_AUFGABENSTELLUNG_:
Beantworte anhand des folgenden Textes über den Film «Thelma» diese Fragen:
1. Woher stammt die Studentin Thelma?
2. In welches Land kehrt Regisseur Joachim Trier mit «Thelma» zurück?
3. Worauf zielt der Vater in der Szene im Schnee?

_VORLIEGENDER TEXT_:

«Thelma» macht den Zuschauer zum Voyeur, Kommissär und Stauner
Thelma könnte eine junge Frau sein, wie es in Oslo viele gibt. Eine Studentin vom Lande, die nicht nur in den Vorlesungen viel lernt, sondern fernab des strengen Elternhauses endlich das Leben schmeckt. Doch Thelma ist nicht, wie viele andere.
Das Wichtigste in Kürze
- Mit «Thelma» kehrt Regisseur Joachim Trier nach einem Ausflug in den englischsprachigen Film nach Norwegen zurück.
- Er erzählt die Geschichte einer jungen Frau, die nach Oslo zieht und die strengen Fesseln der Eltern sanft abstreift.
- Doch während Thelma zu leben lernt, bricht immer mehr Chaos über sie herein. Oder ist es genau umgekehrt?
- Starke Bilder, starke Darsteller, unerwartete Wendungen.
Schlanke Bäume. Fahles Licht. Der Schnee knirscht unter den grossen Füssen des Jägers und unter den kleinen seiner Tochter. Dann setzt der Vater das Gewehr an, konzentriert. Das Mädchen, sechs Jahre alt ist sie, vielleicht auch erst fünf, geht noch einen Schritt weiter. Dann bleibt sie ruhig stehen. Hinter ihr zielt der Vater. Nicht auf das Reh, das Gefahr wittert und nervös scharrt, sondern auf das Kind.
Kein Schuss zerreisst die winterliche Stille. Der Schnee knirscht unter dem Paar grossen und dem Paar kleinen Füssen.

_VORLIEGENDE EINTRÄGE_:
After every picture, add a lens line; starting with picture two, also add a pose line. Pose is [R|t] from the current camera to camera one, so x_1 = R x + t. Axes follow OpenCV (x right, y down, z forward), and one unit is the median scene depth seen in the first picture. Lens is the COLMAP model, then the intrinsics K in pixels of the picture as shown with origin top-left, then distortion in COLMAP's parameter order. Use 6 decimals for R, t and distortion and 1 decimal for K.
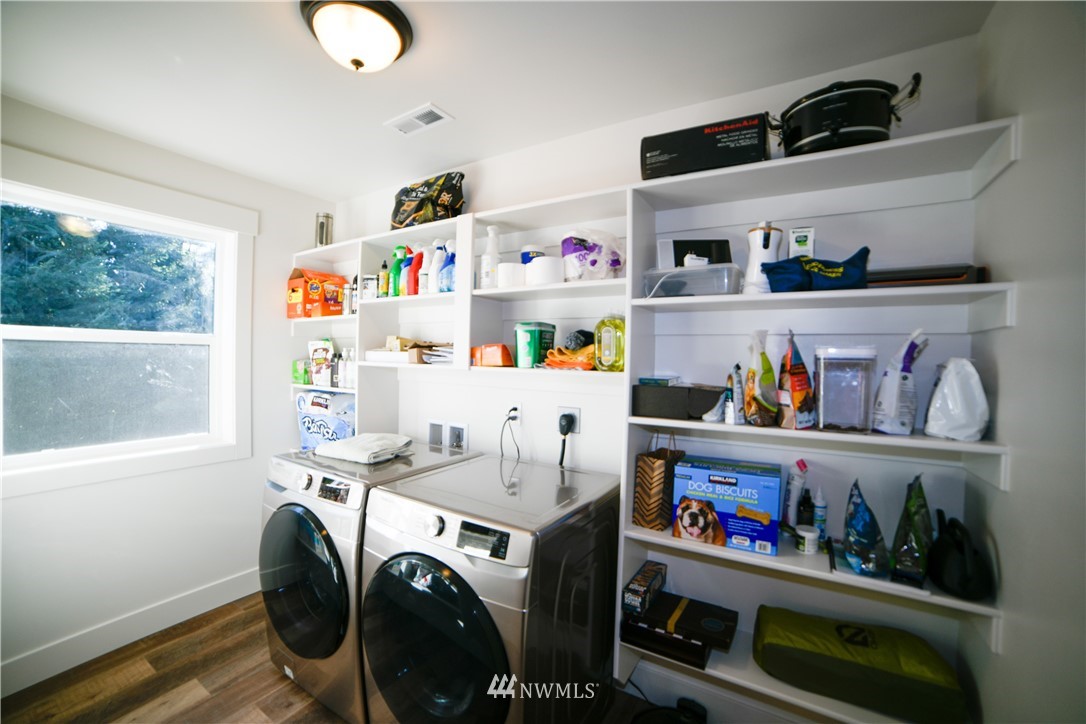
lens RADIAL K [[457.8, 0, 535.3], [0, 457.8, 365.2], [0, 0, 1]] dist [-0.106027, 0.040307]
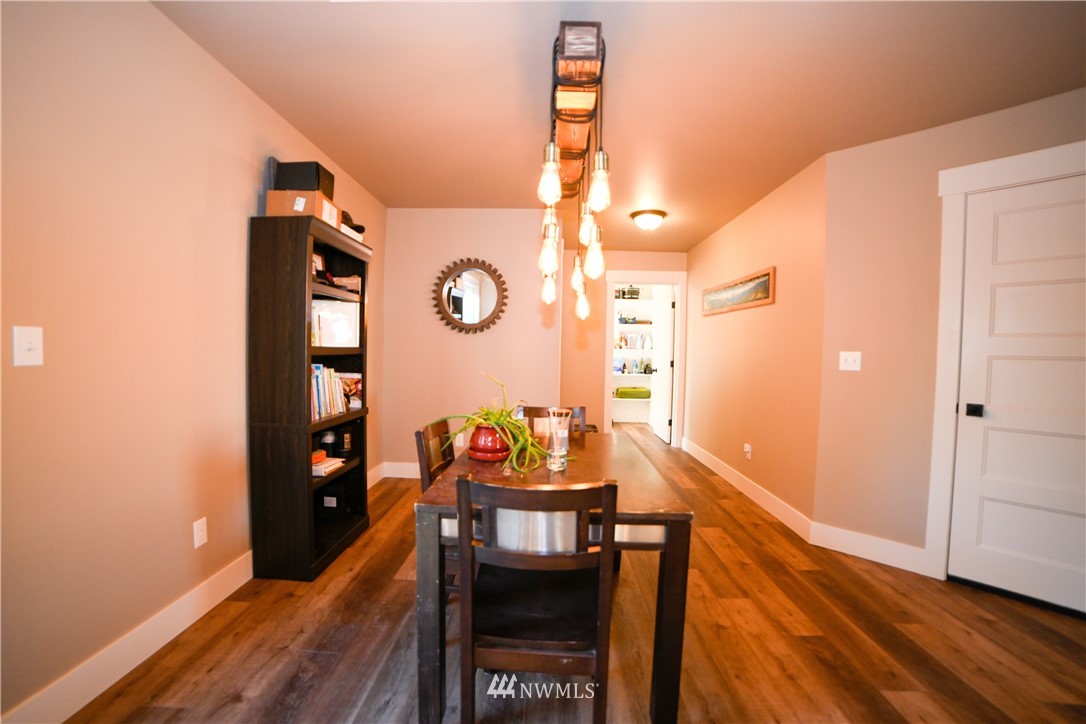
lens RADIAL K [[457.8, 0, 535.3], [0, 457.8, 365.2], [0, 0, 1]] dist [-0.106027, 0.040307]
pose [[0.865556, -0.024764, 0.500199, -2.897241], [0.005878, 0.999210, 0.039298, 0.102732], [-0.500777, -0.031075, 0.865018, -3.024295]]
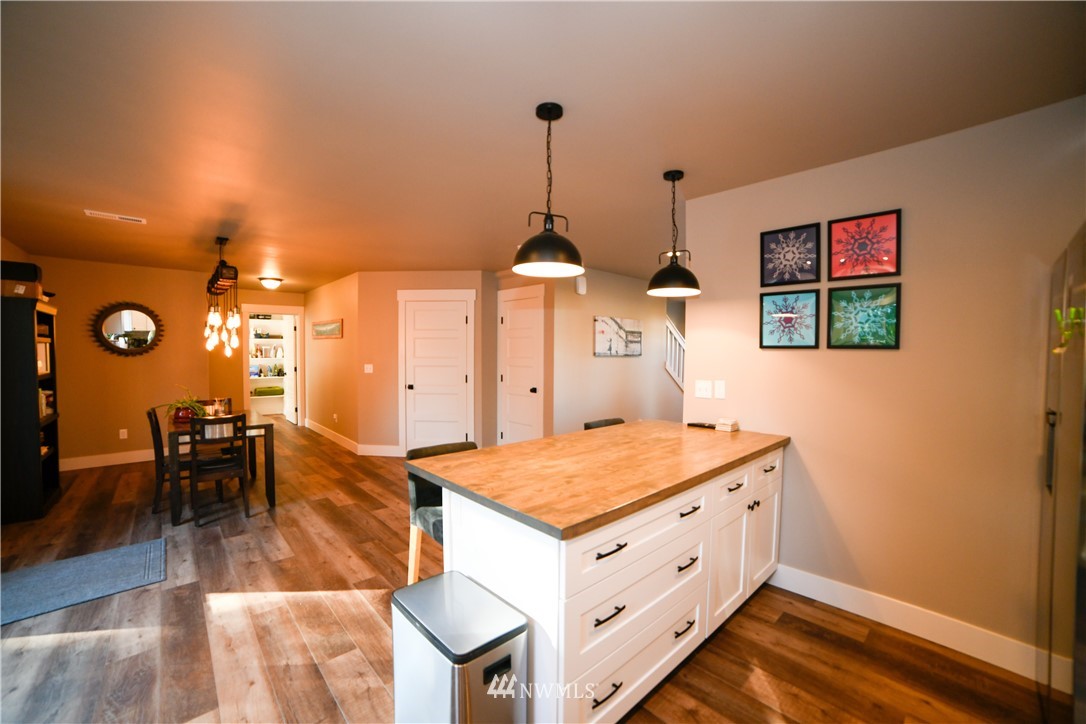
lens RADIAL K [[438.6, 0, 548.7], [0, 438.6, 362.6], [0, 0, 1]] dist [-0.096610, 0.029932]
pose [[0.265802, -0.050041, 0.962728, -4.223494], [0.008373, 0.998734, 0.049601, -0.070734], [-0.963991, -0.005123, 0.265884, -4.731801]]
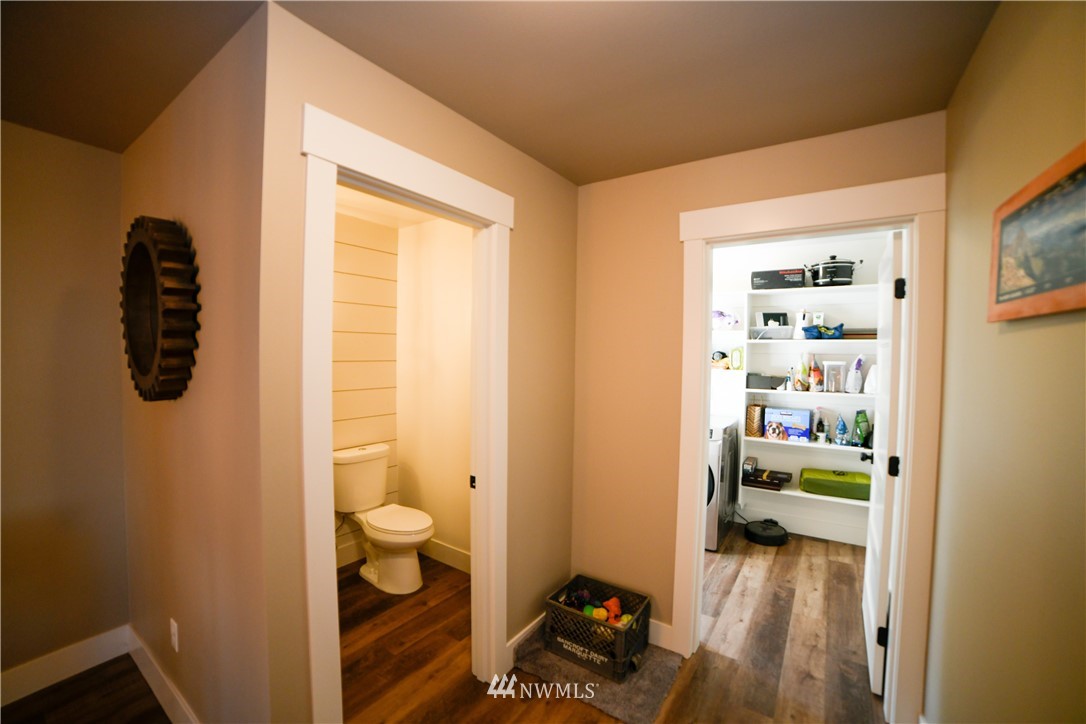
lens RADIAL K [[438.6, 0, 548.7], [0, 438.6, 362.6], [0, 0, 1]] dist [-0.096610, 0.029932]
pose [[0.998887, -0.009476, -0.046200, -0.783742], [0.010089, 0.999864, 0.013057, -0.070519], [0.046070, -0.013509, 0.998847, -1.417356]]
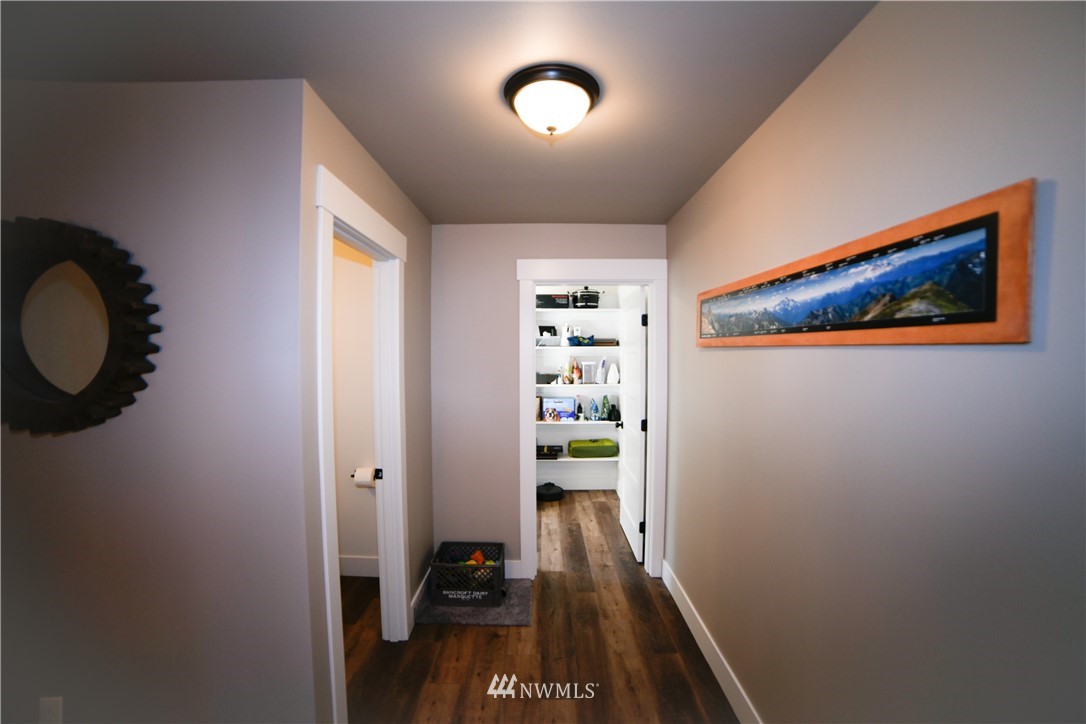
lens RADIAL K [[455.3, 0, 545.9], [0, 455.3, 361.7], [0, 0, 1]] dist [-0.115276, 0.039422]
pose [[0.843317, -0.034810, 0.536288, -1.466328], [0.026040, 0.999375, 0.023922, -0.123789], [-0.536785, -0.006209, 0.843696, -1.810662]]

--

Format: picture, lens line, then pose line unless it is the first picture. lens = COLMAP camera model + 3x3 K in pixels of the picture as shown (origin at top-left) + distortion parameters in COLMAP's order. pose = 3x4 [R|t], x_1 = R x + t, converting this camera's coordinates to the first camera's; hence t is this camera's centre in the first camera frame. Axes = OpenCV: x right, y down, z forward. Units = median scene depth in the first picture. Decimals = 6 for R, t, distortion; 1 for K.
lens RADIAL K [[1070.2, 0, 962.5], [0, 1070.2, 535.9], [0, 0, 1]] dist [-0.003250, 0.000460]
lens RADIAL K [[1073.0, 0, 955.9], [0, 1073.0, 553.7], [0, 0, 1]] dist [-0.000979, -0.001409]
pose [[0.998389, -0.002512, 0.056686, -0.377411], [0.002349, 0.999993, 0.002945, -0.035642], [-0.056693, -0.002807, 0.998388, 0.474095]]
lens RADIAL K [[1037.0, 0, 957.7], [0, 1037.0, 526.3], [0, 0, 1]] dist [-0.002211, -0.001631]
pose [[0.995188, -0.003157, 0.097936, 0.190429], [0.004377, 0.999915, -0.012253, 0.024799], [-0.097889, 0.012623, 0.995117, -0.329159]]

_GELÖSTE AUFGABE_:
1. Sie ist eine Studentin vom Lande.
2. Er kehrt nach Norwegen zurück.
3. Er zielt nicht auf das Reh, sondern auf das Kind.